Cerebras and Fervo did not just price in the week of May 11 through May 17. They reset the ceiling for what the 2026 IPO market will fund. Cerebras used a May 11 S-1/A to lift its range to $150 to $160 and expand the deal to 30 million shares, then priced at $185 on May 13. Reuters said the stock opened 89% above issue on May 14. Fervo followed with its own May 11 reset, raising the range to $25 to $26 and upsizing to 70 million shares from 55.6 million, then priced at $27 for $1.89 billion. Reuters said the shares opened at $36 and valued the company at $10.21 billion in the Nasdaq debut.
That pair matters because both deals repriced higher after amended filings, not because the market blindly embraced anything with an IPO ticker. IPOGrid reads the week as a reopening at the top end of quality and narrative strength: AI infrastructure and power for AI found eager buyers, while the rest of the calendar still had to clear a much harder bar on leverage, structure, and sponsorship.
Large Deals Carried the Tape
Cerebras raised $5.55 billion at pricing, which made it the week’s dominant event on size alone, but the more important signal was the last-minute price discovery. A company that had already moved its range from $115 to $125 up to $150 to $160 still priced another step above the revised range. Our interpretation is that this was not merely a hot AI tape; it was evidence that investors were willing to pay up for one of the few scaled, public-ready AI infrastructure names with real revenue. The reviewer’s concern is not demand but aftermarket psychology: an 89% opening pop is the kind of move that validates the deal and complicates follow-on discipline at the same time.
Fervo was the cleaner infrastructure read-through. Its May 11 amendment lifted both price and size, and the company’s final terms came in above the marketed range. Reuters tied the first-day move directly to data-center and AI-linked power demand, which is exactly why the deal deserves attention beyond the renewable-energy bucket. Fervo offered the market a rare combination of growth, policy relevance and an energy-security narrative that does not depend on oil. IPOGrid would frame that as a sign that the market is willing to stretch for infrastructure stories when the demand thesis is legible in one sentence.
The Selective Middle
Below the headline deals, the tape got more judgmental. GMR Solutions cut its IPO price from an earlier $22 to $25 expectation down to $15 in its May 12 S-1/A and simultaneously disclosed a $500 million concurrent private placement alongside the $478.7 million IPO. Reuters reported that the stock opened at $13.50, down 10% from the offer price. That is a useful counterpoint to Cerebras and Fervo: the market will still fund a deleveraging story with real scale, but only after a severe valuation reset. Our read is that investors treated GMR as balance-sheet repair first and growth equity second.

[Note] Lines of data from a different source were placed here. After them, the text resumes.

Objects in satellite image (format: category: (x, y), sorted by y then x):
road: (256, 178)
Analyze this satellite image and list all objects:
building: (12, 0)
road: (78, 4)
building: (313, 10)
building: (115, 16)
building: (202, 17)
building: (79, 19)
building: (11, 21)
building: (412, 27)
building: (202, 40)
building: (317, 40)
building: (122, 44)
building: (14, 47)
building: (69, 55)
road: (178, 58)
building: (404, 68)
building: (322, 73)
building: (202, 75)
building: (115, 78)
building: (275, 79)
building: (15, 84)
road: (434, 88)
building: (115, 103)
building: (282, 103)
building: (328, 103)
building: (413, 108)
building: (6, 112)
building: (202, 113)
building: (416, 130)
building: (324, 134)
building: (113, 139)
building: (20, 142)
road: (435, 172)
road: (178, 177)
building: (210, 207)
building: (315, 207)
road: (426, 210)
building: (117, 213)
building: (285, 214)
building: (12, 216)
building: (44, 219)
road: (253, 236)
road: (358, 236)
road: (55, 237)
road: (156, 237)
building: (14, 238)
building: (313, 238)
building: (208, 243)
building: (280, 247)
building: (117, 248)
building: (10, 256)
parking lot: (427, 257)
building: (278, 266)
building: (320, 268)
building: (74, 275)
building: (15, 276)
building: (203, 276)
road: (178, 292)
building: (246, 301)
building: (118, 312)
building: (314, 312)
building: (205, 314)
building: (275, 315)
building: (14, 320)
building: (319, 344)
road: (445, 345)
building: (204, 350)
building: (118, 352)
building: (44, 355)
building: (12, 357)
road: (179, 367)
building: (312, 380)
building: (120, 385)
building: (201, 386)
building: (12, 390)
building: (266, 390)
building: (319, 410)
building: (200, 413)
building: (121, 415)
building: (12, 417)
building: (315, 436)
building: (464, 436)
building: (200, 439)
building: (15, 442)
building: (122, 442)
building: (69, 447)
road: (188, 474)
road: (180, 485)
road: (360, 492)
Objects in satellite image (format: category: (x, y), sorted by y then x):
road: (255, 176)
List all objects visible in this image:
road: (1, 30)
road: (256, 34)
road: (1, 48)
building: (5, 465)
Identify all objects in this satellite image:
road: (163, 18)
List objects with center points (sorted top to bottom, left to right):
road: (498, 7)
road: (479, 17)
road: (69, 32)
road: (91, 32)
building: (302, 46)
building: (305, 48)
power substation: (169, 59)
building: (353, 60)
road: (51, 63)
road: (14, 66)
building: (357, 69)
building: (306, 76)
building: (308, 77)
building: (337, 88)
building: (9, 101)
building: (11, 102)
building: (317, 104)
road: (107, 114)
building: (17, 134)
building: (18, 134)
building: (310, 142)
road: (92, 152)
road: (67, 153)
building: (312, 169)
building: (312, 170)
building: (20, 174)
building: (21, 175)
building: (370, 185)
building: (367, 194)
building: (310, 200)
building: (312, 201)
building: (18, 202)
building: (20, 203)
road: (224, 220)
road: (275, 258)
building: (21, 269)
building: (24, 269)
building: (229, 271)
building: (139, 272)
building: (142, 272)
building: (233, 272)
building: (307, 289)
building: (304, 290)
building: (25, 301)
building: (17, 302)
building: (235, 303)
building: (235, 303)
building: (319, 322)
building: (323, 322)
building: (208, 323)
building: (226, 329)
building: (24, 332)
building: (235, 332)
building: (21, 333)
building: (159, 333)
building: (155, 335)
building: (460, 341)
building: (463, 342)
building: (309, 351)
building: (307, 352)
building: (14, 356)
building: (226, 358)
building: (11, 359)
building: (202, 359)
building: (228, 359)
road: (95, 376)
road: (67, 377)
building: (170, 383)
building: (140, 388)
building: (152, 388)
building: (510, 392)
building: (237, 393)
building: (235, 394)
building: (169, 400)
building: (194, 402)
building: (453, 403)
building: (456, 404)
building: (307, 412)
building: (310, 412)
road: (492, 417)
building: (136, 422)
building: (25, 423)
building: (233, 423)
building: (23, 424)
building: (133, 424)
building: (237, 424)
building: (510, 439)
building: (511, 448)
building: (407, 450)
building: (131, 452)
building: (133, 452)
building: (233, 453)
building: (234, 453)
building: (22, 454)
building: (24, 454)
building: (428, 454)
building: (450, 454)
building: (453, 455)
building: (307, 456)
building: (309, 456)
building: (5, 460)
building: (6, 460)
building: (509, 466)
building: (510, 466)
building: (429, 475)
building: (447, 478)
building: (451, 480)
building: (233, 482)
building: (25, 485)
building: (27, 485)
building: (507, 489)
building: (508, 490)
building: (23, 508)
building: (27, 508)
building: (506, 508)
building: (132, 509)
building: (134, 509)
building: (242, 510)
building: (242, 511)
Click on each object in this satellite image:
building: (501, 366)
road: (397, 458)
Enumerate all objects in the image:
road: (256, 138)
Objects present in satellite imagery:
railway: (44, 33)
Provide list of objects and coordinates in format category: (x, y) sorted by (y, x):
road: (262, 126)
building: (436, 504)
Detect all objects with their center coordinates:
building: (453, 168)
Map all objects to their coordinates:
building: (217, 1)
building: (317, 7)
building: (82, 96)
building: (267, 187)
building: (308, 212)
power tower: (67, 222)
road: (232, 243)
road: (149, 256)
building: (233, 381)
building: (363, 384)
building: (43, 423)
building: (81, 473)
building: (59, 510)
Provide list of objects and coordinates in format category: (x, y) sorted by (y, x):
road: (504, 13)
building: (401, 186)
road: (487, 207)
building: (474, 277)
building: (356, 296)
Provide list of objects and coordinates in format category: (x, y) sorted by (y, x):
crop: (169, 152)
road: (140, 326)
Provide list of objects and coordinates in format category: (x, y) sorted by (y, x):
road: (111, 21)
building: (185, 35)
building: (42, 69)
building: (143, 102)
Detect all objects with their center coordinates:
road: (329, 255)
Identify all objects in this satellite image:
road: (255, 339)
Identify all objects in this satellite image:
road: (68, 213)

EagleRock held a more conventional $17 to $20 range, priced 17.3 million shares at $18.50, and raised about $320 million. The follow-through looked better too: Reuters described a positive NYSE debut that pushed the company toward a $3 billion valuation. We would separate that from a generic energy trade. EagleRock sold a royalty-and-access model tied to the Permian rather than an exploration balance sheet, and that cleaner structure appears to have mattered in a week when investors were willing to own energy exposure but not every energy wrapper.
The small end of the calendar remained much less forgiving. Exyn marketed 2.5 million units at $7.75 to $8.75, each unit carrying one share and one warrant, then priced at the bottom at $7.75 for roughly $19.4 million. Micware marketed 2.15 million ADSs at $7 to $9 and then closed an upsized 2.85 million ADS deal at $8 for $22.8 million. Those are not interchangeable outcomes, but they fit the same pattern: smaller issuers still needed warrants, ADR packaging, or both to get done. The reviewer’s concern is not that these deals priced; it is that they did so in forms that still advertise fragility.
What Still Looks Unsettled
The week’s effective and priced fringe names were also a reminder that paper can move forward without becoming investable in the same way. ReserveOne’s May 13 424B3 and effectiveness notice pushed the crypto-reserve merger structure further along, but our interpretation is that the structure remains the story, not operating fundamentals. Phoenix Energy One’s May 14 424B3 did something similar for a self-underwritten preferred-share offering whose debt-repayment angle is easier to understand than the aftermarket setup.
On the watchlist, Lincoln International’s roadshow launch for 21,049,988 shares at $18 to $20 was the cleaner traditional filing signal. If the market is looking for a next-wave test case after the week’s blockbusters, that kind of sponsor-backed but otherwise standard underwriting setup may tell more than another micro-cap unit deal.
The bottom line is that the window widened, but it did not democratize. Cerebras and Fervo showed that investors will chase scarcity and thematic clarity. GMR showed that they will still punish leverage-heavy valuation asks. EagleRock showed that a simpler asset story can work. Exyn, Micware, ReserveOne and Phoenix showed that the lower end of the market is still relying on structure to compensate for weaker natural demand. That is a better week for issuance than the headline count alone suggests, but it is still a selective market, not a fully open one.